__BUTIR TUGAS A__: Menurut kutipan bacaan tentang media massa, apa tema yang diberikan panitia untuk dialog tersebut?

┌─ KUTIPAN BACAAN

MEDIA DAN MASSA[1]
Oleh Firman Venayaksa[2]
Pendahuluan
Memahami
sebuah tema yang disodorkan oleh panitia “Dialog Bersama Forum Kehumasan SKPD
di Lingkungan Pemerintahan Provinsi Banten” membuat saya berpikir cukup keras. Tema
yang diberikan adalah “Menelaah Pemberitaan Media Massa di Jejaring Sosial
Media.” Ada beberapa hal yang mulai mengusik kesadaran intelektual saya atas
tema ini. Pertama, apa pentingnya membahas media massa di jejaring media sosial?
Bukankah media sosial yang kita pahami secara umum (juga) masuk pada kategori
media massa? Apakah media massa yang dimaksud oleh panitia hanya mengacu pada
surat kabar cetak, ataukah media online
termasuk bagian dari media massa? Hal yang paling penting yang masuk pada benak
saya adalah apa diinginkan oleh panitia sehingga tema ini muncul dan menjadi
bagian dari diskusi?
Pertanyaan-pertanyaan
tersebut memang cukup menggelitik, setidaknya saya sudah berusaha untuk memulai
pergulatan intelektual di dalam pikiran saya kendati bisa jadi salah
interpretasi. Namun memang begitulah hukum komunikasi. Re-interpretasi menjadi
bagian tak terpisahkan dalam memaknai wilayah-wilayah komunikasi.

└─
┌─ DATA MENTAH

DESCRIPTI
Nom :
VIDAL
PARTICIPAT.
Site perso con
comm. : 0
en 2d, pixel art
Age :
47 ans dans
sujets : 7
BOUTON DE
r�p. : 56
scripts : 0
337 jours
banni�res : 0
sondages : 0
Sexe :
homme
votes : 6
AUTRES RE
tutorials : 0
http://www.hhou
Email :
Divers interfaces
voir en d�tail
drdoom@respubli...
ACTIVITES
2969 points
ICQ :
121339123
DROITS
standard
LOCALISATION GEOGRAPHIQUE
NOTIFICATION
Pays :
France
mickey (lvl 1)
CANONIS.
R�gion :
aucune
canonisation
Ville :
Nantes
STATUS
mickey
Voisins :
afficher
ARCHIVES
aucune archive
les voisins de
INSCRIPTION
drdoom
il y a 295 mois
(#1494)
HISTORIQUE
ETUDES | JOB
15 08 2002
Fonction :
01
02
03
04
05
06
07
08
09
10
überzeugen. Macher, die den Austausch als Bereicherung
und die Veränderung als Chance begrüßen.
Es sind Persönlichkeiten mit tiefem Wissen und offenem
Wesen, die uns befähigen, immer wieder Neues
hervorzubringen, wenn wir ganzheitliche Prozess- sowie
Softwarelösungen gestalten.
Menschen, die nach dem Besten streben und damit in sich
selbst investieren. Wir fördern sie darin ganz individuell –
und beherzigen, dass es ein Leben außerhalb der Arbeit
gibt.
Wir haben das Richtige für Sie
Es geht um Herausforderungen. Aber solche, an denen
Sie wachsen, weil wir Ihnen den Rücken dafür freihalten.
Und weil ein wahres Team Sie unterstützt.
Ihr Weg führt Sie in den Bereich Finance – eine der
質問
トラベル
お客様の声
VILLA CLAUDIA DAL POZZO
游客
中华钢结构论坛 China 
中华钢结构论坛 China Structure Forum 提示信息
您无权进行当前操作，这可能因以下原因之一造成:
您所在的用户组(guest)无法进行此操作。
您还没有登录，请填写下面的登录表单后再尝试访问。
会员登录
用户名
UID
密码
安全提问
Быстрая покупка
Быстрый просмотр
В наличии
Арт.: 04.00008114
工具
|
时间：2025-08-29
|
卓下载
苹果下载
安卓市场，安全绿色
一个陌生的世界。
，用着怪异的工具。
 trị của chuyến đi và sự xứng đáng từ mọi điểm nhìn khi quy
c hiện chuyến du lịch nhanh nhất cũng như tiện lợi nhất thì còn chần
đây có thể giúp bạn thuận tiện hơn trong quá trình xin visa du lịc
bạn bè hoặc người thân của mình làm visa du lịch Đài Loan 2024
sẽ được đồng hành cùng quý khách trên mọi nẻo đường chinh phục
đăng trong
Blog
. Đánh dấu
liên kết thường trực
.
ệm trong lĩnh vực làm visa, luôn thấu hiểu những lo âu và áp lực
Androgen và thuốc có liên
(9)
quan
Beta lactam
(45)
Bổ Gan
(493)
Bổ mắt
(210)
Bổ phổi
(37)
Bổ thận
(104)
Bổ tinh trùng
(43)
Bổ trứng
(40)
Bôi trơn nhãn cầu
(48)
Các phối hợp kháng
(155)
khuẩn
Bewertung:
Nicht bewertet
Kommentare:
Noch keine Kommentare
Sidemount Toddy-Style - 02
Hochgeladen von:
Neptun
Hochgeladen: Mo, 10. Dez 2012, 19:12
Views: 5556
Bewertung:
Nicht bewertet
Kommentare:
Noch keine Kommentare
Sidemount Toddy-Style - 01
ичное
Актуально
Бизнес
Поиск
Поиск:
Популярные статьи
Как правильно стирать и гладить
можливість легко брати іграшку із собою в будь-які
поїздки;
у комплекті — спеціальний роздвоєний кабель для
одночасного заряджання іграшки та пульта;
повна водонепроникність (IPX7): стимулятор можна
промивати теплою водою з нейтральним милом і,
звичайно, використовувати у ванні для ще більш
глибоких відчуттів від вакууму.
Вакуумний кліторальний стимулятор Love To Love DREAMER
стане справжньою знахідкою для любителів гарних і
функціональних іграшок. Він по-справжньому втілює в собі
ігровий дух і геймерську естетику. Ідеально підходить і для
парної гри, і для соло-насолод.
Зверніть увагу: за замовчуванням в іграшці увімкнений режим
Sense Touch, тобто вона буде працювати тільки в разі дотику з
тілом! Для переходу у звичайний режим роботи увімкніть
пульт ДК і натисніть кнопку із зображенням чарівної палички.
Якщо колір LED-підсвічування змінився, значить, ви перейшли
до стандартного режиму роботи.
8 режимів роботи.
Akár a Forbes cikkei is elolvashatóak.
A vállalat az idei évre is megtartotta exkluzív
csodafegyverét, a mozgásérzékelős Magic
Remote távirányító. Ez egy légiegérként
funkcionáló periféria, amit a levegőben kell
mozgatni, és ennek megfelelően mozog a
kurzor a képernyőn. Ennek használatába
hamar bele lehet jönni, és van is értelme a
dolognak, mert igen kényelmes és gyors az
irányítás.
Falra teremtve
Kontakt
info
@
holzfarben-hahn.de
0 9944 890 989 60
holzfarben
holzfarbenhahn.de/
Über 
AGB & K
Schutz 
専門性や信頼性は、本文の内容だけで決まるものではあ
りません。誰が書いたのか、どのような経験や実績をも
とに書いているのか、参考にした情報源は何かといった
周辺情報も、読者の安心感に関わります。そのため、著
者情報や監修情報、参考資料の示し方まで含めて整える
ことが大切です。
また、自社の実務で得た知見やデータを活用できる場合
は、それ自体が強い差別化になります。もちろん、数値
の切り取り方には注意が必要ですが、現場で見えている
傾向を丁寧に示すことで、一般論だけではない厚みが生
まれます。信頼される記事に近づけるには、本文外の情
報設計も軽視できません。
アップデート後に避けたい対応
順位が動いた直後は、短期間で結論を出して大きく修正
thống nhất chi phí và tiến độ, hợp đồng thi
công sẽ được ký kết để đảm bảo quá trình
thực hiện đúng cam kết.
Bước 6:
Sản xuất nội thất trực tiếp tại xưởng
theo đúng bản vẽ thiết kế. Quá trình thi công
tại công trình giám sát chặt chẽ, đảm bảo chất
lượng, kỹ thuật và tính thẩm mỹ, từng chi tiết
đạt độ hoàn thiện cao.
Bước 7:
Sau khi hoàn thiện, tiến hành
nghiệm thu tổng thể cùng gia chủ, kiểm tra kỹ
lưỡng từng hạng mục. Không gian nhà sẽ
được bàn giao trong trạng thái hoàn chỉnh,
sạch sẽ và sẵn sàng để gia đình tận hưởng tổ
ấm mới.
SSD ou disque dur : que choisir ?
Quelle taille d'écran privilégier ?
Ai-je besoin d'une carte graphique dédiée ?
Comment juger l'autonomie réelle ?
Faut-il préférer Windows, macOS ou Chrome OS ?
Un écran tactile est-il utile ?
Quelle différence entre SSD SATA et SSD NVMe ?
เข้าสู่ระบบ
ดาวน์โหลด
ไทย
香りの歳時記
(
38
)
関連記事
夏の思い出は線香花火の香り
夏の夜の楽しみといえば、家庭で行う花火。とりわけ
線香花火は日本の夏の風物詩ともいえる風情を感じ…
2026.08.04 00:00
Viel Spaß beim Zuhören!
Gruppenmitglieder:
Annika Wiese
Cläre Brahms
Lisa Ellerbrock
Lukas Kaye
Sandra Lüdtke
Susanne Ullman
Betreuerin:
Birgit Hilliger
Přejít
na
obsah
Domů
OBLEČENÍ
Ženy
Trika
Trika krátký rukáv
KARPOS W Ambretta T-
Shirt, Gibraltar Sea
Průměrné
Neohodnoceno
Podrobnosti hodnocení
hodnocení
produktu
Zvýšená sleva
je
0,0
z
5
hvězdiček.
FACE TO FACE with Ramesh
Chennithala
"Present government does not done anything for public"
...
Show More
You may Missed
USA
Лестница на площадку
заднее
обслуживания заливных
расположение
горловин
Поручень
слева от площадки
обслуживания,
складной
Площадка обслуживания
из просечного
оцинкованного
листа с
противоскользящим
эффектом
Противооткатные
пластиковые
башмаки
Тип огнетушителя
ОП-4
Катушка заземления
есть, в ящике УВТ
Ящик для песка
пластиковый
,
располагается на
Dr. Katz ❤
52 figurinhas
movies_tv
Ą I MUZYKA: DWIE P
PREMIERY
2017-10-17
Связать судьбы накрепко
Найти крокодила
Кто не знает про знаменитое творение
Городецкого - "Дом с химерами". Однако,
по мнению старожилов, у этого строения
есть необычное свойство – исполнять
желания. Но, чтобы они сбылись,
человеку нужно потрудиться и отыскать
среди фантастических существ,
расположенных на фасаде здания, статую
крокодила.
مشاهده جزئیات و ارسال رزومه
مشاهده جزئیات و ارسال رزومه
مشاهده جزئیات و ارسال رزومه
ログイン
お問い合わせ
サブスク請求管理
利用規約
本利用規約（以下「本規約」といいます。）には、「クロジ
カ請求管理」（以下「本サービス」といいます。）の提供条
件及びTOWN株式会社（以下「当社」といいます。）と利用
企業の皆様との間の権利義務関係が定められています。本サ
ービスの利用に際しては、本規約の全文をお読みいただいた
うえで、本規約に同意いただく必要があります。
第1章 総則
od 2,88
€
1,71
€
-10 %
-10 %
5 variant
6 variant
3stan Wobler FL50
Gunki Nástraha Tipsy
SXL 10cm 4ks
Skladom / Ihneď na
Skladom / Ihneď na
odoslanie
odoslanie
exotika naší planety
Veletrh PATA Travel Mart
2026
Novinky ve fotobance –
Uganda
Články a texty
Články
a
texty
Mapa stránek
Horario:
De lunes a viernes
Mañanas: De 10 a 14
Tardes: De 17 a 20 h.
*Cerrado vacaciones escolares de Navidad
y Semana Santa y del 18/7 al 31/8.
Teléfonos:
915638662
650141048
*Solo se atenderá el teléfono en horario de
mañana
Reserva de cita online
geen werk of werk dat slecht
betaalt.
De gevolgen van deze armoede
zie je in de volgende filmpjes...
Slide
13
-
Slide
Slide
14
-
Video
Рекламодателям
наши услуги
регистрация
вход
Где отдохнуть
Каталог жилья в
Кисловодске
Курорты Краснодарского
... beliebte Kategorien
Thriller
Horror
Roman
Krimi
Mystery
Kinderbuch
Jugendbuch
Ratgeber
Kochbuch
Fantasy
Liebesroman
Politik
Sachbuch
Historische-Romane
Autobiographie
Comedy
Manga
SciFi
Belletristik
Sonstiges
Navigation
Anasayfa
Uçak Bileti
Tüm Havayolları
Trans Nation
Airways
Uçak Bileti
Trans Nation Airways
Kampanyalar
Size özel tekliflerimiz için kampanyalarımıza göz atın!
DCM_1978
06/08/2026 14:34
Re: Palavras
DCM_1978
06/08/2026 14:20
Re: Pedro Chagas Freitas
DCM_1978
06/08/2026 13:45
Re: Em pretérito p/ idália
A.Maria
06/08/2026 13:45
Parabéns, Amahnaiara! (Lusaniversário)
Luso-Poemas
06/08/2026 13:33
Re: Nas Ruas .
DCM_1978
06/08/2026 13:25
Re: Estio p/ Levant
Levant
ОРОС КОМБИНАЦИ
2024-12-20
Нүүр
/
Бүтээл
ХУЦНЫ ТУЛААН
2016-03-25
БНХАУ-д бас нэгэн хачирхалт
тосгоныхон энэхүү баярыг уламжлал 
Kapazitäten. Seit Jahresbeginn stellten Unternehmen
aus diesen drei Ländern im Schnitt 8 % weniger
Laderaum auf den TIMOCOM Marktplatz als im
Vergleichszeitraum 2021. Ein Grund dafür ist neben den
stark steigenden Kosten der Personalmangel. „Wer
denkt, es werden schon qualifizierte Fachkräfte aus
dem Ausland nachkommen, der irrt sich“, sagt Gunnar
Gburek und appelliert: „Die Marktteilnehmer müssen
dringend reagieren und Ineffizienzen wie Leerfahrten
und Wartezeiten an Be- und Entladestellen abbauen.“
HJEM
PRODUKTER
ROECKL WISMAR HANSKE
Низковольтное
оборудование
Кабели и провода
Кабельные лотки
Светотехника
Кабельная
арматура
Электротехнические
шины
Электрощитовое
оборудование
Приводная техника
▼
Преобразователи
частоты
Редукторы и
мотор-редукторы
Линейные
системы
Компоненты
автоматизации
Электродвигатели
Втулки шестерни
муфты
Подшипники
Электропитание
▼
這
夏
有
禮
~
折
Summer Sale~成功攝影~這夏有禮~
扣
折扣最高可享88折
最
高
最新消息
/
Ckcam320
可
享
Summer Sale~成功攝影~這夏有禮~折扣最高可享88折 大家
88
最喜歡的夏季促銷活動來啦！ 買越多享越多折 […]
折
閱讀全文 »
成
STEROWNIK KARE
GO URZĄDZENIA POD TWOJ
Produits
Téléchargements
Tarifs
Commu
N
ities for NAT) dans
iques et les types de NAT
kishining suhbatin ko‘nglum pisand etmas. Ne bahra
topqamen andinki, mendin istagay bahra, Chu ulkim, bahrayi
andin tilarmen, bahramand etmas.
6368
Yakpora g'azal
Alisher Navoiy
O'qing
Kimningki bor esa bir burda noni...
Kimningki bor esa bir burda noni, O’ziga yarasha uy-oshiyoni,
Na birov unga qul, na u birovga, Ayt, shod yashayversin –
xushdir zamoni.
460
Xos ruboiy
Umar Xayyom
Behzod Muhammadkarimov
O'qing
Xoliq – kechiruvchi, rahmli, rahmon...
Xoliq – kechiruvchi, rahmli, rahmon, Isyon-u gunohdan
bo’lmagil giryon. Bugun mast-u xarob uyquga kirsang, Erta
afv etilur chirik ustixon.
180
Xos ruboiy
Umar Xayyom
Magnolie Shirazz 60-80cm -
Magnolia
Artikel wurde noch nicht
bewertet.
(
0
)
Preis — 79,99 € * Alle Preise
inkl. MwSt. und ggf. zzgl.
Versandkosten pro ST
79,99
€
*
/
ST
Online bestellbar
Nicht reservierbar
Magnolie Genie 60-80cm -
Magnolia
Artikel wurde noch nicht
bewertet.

└─

__BUTIR TUGAS B__: Kumpulkan setiap baris entri yang memuat kata "cùng". Huruf besar dan kecil dibedakan.

__JAWABAN LATIHAN A__: "Menelaah Pemberitaan Media Massa di Jejaring Sosial Media."

__JAWABAN LATIHAN B__:
sẽ được đồng hành cùng quý khách trên mọi nẻo đường chinh phục
nghiệm thu tổng thể cùng gia chủ, kiểm tra kỹ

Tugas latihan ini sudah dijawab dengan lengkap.